++++ RECORDS ++++

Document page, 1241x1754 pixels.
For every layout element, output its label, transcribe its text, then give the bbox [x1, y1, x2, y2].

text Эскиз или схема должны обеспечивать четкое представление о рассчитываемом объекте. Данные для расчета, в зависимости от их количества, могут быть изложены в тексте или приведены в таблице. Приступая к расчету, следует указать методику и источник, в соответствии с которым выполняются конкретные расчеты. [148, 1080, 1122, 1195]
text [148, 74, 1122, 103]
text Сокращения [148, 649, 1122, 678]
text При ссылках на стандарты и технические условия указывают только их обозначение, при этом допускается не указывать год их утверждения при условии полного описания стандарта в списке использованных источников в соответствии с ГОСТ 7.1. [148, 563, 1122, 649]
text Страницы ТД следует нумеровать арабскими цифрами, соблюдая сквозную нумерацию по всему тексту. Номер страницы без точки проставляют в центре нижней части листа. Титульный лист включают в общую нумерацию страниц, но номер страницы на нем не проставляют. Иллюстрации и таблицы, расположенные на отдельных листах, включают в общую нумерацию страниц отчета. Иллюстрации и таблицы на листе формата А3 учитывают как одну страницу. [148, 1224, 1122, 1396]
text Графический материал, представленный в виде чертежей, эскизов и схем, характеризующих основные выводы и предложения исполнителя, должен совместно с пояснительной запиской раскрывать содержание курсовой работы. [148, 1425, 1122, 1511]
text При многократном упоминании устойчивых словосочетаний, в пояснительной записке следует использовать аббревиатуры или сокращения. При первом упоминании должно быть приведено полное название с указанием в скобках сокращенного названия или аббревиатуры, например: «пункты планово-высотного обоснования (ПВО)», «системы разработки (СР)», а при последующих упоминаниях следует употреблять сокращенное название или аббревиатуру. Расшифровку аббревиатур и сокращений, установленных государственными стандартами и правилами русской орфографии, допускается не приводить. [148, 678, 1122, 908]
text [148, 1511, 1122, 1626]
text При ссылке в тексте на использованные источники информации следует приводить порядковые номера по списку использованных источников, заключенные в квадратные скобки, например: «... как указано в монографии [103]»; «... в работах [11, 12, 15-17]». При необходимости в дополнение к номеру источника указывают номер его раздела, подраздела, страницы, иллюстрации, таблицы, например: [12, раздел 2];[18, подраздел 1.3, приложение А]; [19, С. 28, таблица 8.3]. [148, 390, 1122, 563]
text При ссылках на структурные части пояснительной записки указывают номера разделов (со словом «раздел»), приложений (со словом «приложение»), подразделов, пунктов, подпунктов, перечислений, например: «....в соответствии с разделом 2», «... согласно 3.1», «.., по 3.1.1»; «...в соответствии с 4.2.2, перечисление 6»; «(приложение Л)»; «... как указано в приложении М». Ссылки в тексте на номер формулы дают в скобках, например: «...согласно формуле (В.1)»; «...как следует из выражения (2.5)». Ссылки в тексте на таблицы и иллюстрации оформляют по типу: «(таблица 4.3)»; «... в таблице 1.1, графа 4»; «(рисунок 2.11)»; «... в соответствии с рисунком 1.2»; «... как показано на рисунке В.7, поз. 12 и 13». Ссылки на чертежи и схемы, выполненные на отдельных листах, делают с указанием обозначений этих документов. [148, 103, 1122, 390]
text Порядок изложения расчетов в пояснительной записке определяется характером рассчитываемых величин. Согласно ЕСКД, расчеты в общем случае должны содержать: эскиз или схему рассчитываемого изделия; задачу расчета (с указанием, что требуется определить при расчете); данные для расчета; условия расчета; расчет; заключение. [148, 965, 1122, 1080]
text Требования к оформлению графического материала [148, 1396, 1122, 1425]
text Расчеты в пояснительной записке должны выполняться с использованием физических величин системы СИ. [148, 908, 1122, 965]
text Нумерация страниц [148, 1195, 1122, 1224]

++++
++++ RECORDS ++++

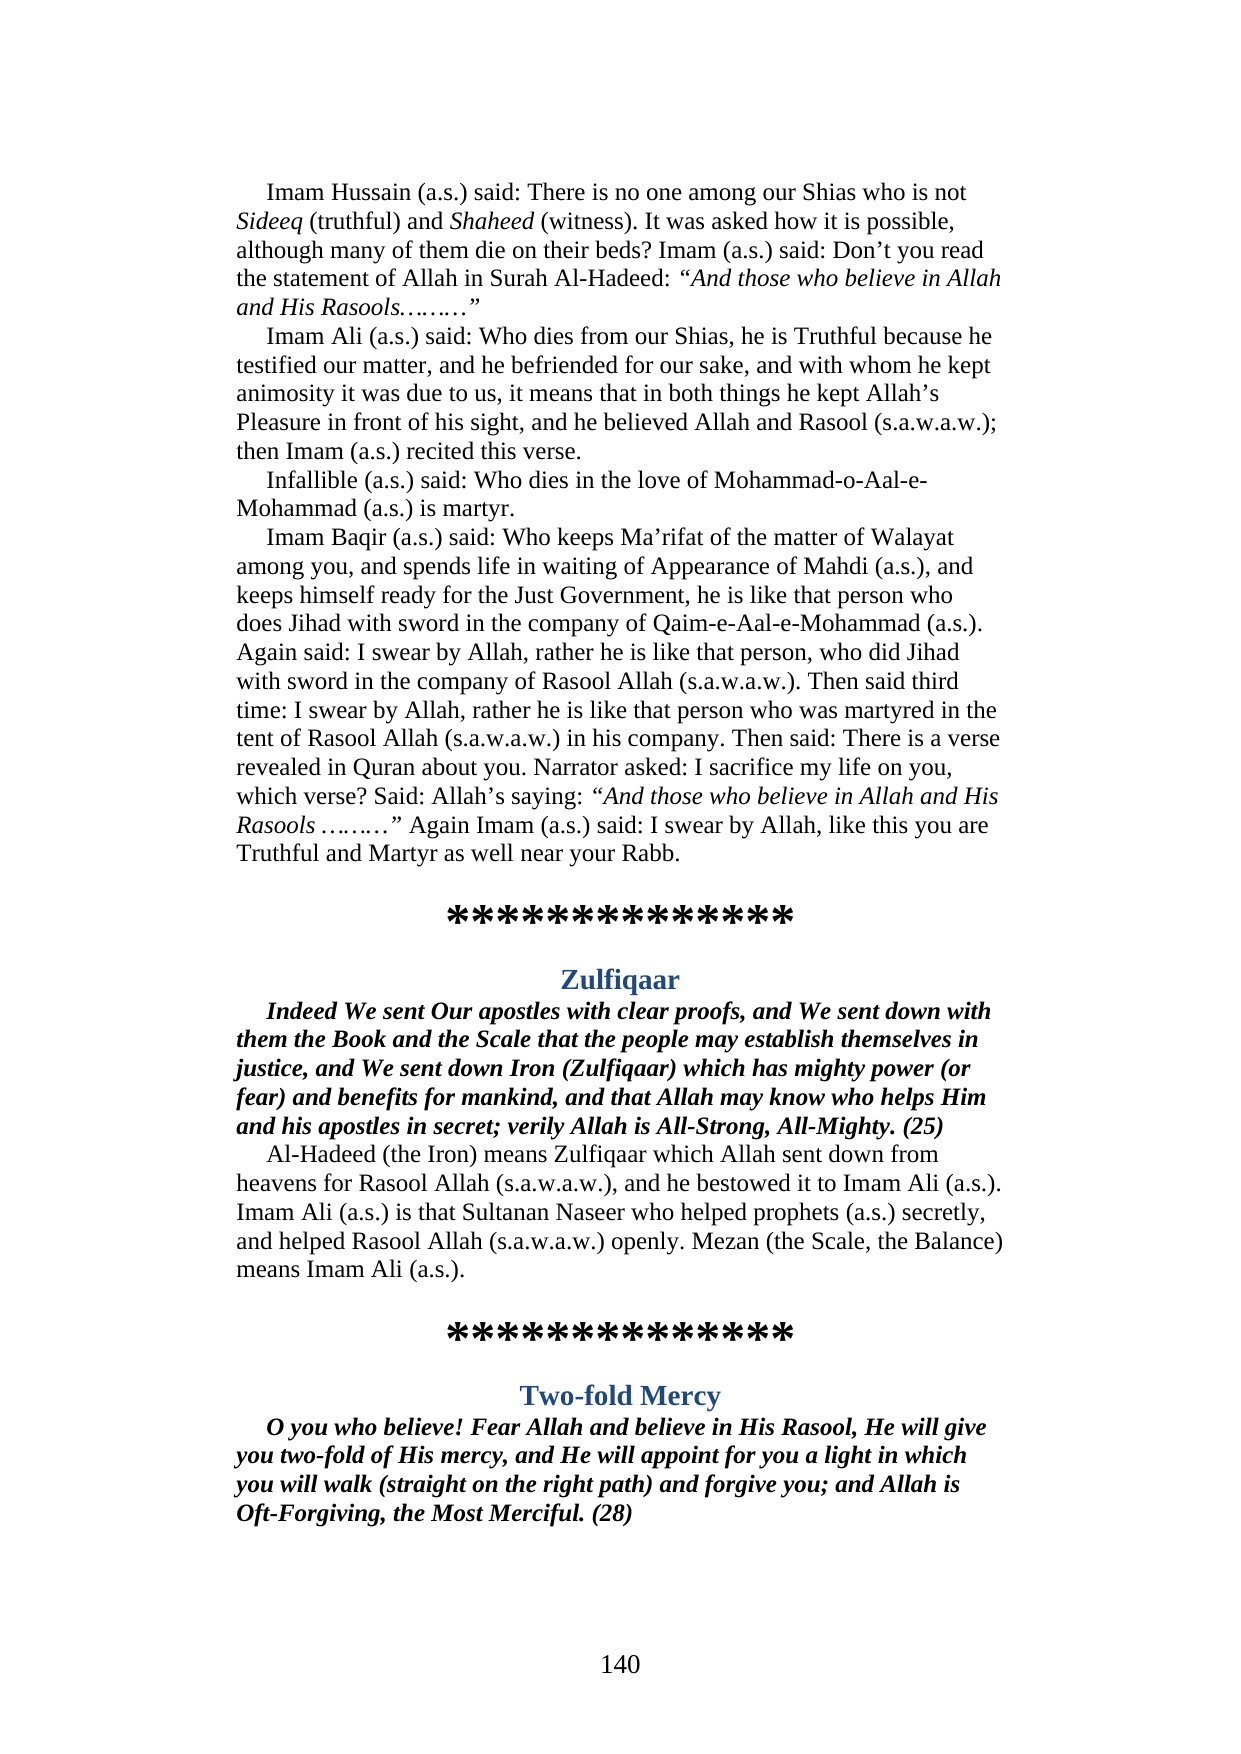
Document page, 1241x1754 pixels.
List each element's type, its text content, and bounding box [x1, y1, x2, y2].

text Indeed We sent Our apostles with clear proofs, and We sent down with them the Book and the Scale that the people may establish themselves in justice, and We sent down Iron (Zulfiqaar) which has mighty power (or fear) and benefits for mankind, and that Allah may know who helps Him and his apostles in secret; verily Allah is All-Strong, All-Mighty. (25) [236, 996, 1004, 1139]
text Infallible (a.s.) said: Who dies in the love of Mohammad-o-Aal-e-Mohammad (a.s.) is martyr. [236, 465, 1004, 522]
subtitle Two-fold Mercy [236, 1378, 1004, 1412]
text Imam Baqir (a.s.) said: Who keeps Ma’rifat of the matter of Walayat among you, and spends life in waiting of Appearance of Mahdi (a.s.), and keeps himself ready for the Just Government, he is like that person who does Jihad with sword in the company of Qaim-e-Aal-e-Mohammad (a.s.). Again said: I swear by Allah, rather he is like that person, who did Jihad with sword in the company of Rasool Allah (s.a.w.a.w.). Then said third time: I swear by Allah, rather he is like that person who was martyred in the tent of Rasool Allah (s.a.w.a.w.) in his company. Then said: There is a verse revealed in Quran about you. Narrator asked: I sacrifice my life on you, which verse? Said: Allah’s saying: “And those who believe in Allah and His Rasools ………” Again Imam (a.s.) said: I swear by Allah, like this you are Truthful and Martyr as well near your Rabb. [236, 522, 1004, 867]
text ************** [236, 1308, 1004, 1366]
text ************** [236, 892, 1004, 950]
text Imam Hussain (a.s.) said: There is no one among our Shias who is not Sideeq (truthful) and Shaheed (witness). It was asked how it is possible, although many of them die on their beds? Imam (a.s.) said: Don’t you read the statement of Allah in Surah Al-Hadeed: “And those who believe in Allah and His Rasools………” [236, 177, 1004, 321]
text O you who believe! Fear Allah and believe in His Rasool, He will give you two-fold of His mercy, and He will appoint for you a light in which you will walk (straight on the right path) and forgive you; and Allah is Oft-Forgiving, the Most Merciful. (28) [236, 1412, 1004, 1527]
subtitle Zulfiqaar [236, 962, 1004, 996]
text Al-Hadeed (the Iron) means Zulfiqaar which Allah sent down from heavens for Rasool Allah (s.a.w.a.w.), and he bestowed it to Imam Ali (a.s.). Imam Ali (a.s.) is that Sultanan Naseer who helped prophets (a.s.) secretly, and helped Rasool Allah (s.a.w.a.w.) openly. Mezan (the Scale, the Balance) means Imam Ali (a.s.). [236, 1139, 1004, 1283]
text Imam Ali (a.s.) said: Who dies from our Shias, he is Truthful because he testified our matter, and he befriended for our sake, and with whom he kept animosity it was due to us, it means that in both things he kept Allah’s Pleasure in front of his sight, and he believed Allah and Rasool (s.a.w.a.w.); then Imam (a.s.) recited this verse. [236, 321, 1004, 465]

++++

■ EXERCISE REQUIREMENTS
The lines above that hold the string "fold" are to be located and copied.

■ ANSWER FOR THIS EXERCISE
subtitle Two-fold Mercy [236, 1378, 1004, 1412]
text O you who believe! Fear Allah and believe in His Rasool, He will give you two-fold of His mercy, and He will appoint for you a light in which you will walk (straight on the right path) and forgive you; and Allah is Oft-Forgiving, the Most Merciful. (28) [236, 1412, 1004, 1527]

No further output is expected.